Monday, November 23, 2009

From LAX to Heathrow

October 7th 2009

Air New Zealand to Heathrow is a throwback to how flying used to be. Oh – not in its heyday. I don’t mean to evoke images of coiffed stewardesses, and passengers dressed for a party. I’m talking about how flying was 5-10 years ago, when you had leg room and an empty seat next to you in coach class.

It’s great. Except that I can’t use my cell phone during the flight. It’s not just during takeoffs and landings anymore. Apparently my little cell could interrupt the navigation at any time and cause us all to come crashing down. The British man sitting in the window seat of my row (I have the isle) says that’s “a load of rubbish” and that the airlines have a deal with the phone companies to not let passengers use the phones…something about roaming charges. I don’t understand the reasoning, but I’m always up for a conspiracy theory when there are idiotic rules around.

The British man is in his 40’s has curly blonde hair and a classically ruddy complexion, like he just came off the rugby field for a pint. What I like about him – and this is a very English characteristic – is that we can pop into and out of conversation with no pressure or expectation to continue it.
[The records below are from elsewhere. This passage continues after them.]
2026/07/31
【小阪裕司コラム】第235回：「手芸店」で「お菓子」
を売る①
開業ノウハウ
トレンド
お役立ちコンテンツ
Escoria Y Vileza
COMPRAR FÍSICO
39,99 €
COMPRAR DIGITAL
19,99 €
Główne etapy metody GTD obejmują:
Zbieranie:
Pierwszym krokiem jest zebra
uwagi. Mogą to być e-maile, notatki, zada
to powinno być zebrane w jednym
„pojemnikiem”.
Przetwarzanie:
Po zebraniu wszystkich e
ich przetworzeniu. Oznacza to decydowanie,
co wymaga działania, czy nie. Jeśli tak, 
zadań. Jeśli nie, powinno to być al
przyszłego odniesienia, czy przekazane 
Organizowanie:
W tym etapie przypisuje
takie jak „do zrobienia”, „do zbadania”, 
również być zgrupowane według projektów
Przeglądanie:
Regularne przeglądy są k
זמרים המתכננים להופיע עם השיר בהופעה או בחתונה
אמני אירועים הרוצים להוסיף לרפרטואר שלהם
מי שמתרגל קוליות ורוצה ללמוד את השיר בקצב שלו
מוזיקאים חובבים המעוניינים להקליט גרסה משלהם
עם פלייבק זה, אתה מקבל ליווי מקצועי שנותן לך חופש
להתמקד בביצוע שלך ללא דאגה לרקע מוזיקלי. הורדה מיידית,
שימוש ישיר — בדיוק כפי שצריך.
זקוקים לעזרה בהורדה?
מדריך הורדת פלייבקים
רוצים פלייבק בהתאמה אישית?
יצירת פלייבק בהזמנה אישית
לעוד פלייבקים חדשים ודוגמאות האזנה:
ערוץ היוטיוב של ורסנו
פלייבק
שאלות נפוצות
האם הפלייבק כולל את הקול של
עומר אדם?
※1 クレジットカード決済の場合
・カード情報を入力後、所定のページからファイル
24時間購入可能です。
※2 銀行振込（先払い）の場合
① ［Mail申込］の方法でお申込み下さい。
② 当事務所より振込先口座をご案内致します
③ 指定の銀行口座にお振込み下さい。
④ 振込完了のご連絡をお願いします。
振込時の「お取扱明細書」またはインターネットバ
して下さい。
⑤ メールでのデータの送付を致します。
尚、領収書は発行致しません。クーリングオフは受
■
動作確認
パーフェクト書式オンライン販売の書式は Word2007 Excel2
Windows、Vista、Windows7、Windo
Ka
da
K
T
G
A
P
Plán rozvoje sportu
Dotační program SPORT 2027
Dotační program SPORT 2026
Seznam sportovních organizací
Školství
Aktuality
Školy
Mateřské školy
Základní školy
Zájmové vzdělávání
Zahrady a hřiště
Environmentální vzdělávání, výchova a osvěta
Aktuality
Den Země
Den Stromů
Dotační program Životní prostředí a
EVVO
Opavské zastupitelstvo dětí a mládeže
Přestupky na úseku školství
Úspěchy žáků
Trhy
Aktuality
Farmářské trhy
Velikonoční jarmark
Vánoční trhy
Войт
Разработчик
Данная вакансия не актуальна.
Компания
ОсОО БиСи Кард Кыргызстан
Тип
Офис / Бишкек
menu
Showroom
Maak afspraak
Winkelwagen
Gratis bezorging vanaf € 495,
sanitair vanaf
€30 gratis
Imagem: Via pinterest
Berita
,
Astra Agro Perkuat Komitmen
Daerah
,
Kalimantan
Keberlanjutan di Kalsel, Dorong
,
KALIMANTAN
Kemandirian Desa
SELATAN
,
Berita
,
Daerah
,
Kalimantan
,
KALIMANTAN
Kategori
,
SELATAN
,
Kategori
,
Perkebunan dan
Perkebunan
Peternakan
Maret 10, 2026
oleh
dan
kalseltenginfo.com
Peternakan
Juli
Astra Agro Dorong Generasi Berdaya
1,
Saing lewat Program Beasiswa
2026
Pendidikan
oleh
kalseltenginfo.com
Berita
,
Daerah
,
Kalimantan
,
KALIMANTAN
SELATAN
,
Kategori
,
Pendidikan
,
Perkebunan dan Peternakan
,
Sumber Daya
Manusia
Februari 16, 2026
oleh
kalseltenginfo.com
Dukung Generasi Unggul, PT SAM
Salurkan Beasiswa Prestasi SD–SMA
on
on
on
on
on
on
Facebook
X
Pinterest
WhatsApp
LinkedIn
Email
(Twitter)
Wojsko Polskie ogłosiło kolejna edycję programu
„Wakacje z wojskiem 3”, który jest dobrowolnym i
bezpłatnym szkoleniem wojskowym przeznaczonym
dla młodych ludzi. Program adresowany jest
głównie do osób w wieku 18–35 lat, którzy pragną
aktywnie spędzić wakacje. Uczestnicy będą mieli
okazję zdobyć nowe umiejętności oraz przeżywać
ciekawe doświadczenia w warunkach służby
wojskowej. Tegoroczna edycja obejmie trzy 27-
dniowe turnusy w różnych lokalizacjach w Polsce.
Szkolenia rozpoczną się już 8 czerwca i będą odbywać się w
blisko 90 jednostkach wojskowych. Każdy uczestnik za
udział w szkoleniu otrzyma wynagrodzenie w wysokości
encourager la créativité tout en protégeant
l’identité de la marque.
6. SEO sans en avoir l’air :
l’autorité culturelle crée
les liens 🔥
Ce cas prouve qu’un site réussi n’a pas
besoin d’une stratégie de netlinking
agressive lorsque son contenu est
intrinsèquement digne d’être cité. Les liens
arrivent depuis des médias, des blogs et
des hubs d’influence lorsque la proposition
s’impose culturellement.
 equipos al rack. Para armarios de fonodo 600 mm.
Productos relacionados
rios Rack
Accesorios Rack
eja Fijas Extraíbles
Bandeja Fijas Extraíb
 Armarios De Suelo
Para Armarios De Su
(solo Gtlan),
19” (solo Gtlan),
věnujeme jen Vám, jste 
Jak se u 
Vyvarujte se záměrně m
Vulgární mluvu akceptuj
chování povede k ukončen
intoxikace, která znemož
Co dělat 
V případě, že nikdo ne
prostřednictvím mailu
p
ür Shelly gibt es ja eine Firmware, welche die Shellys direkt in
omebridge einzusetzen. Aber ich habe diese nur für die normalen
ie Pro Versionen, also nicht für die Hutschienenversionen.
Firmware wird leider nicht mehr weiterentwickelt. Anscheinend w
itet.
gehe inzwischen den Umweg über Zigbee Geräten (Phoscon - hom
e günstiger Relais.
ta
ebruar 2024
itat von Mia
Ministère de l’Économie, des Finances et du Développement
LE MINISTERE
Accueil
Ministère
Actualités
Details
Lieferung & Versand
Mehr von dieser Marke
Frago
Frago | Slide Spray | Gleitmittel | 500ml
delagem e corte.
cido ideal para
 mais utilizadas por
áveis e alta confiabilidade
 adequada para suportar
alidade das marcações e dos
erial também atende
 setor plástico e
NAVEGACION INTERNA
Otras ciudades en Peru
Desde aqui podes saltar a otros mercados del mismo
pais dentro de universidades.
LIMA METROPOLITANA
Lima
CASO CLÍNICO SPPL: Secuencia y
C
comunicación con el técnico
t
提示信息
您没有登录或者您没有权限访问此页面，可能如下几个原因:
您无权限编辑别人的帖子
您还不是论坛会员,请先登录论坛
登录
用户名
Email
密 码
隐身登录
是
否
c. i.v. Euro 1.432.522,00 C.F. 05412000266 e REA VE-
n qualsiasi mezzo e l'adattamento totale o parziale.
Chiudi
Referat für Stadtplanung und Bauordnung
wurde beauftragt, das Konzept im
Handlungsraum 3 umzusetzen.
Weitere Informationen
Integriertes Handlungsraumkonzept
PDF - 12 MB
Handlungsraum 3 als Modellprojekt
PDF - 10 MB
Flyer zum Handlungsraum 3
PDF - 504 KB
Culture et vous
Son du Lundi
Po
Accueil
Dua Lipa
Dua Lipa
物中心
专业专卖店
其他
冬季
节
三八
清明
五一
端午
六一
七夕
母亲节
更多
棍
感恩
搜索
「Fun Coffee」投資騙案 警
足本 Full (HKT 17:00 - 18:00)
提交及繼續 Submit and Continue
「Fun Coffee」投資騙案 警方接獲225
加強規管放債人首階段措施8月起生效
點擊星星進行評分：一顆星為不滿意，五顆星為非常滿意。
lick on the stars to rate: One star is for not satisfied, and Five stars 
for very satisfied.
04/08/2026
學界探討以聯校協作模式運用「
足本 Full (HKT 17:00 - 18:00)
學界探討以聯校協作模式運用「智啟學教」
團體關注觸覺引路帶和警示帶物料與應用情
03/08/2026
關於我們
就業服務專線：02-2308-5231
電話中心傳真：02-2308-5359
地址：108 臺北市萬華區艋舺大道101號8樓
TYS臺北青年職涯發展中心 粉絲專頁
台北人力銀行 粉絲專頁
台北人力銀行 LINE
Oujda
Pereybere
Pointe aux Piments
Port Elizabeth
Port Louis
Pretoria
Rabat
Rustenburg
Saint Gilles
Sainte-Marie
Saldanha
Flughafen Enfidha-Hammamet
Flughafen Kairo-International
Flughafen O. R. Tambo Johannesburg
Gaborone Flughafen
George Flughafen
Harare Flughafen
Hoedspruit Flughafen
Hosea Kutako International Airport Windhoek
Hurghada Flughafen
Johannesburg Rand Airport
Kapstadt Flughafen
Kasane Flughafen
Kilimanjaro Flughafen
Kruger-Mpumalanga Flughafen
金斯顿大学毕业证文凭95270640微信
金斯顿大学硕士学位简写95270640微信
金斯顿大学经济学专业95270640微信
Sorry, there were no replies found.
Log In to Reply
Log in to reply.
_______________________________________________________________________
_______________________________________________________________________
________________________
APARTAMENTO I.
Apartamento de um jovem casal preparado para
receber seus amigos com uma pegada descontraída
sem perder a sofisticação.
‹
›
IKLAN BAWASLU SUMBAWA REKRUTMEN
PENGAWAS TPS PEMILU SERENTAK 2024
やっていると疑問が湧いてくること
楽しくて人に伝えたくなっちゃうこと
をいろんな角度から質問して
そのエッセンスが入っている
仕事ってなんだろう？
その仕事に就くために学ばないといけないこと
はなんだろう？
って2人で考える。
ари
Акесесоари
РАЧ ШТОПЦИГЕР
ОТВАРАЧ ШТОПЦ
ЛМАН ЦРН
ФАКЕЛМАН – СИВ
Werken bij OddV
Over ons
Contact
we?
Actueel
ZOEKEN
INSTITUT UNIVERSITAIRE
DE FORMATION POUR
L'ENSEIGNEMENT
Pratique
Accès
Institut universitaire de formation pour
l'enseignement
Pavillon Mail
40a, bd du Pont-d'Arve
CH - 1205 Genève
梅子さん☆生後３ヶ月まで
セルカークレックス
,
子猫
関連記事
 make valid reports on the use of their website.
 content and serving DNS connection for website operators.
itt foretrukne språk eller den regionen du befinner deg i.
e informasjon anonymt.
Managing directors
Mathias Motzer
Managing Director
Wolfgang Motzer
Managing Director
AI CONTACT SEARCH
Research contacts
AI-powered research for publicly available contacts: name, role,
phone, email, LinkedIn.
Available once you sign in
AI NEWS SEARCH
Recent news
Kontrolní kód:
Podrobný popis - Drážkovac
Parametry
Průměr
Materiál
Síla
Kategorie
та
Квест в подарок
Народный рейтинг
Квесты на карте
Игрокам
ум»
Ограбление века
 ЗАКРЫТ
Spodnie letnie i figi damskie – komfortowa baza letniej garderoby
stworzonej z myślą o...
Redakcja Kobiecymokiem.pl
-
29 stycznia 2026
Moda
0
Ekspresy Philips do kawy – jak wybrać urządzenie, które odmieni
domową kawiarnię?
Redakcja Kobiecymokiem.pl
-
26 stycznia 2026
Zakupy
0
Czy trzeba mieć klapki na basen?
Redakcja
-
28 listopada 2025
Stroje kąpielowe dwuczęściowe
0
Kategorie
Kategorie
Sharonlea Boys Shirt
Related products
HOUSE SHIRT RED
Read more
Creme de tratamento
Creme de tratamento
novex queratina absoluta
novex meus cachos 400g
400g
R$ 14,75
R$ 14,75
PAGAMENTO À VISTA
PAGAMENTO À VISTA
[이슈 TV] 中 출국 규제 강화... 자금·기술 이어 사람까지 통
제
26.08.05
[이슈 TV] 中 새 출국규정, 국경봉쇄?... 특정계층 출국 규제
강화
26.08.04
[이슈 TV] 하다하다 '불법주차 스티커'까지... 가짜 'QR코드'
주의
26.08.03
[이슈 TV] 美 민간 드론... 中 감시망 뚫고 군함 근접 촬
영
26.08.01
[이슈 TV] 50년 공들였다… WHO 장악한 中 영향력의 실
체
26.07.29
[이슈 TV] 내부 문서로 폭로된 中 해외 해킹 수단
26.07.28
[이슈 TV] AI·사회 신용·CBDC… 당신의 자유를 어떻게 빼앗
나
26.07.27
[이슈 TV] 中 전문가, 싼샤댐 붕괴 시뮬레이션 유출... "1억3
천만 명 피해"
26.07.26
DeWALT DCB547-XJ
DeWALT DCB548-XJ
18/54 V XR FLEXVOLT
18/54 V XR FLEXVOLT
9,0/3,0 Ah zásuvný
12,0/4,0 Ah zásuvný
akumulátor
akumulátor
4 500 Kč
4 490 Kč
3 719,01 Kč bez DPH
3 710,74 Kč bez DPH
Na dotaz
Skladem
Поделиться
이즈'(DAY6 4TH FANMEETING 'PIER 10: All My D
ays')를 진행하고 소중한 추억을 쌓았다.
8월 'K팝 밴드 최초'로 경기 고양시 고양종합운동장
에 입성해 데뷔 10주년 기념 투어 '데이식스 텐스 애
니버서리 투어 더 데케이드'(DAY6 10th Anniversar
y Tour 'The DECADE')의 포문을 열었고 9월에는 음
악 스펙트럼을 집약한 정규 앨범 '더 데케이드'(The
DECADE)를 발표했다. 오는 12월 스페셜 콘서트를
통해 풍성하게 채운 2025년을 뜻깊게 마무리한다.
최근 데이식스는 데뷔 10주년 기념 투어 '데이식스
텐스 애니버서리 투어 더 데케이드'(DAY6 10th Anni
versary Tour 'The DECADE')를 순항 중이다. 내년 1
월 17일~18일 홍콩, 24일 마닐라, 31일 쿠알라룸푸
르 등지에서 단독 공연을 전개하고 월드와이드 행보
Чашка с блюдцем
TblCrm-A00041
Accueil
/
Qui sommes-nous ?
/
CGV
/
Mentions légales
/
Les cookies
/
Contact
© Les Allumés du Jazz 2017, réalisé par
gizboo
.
I can respond briefly and directly, end the chat there, and there’s no harm or cultural foul.

If you’ve ever sat on a bus or train in the U.S. and gotten into a conversation, you might have noticed that the conversation doesn’t end until one person gets off at his or her stop. It’s awkward. There is a pressure to be friendly once a conversation or any verbal acknowledgement has begun. Not so for the British, God bless’m.

I can’t take the credit for this observation. I’ve been reading “Watching the English” by Kate Fox, a cultural anthropologist. I’m going to try to be very observant while I’m in Oxford to see if I can spot the British behaviors she discusses in the book. Maybe I can keep a few of her rules of conduct in mind so I can more easily fit in.

But, no. I have already failed. The plane hasn’t even landed and I’ve made an inappropriate response to a remark about the weather.

The British man, sure enough, brings up the weather. Specifically, how miserably cold England is and how his wife, who lives in LA, can’t stand it. I, not recognizing the weather conversation pattern immediately, botch it by replying that I really like England even though it’s cold. My first mistake is in not agreeing with him that the weather is miserably cold – the codified response. My second mistake is stating that I like England. The man replies with a completely shocked “Oh? Why?!” Like, how could anyone actually like England?

According to Watching the English, the English habitually complain about England. You’ll never get an Englishman to say something positive about his homeland; it just isn’t done. And then there’s me staring wistfully at the airline stewardesses with their beautiful soft English accents, wondering if they have any idea how lucky they are to be English.

And that, right there, is proof that I am not English. I claim to be. I have the raw genetic material for it. But fundamentally I am not. I love England too openly and enthusiastically to be anything but American. I could never bring myself to complain about it.

-- 8 hours later - -

Pancakes at Midnight

Forget what I said about not complaining. Just as I am trying to get to sleep, take my contacts out, get comfortable and put on my little eye mask, the lights come on and they announce breakfast. Apple pancakes with apple crème fraiche. At bloody midnight. But, it’s 8am in England. Bloody England.

1 comment:

Lauren :) said...

I had a similar conversation (to your weather thing) during an interview with a guy from a Connecticut newspaper. He thought I was totally nuts when I told him I wanted to try living there for a bit. Clearly he'd never watched "Gilmore Girls" and knew nothing about Stars Hollow.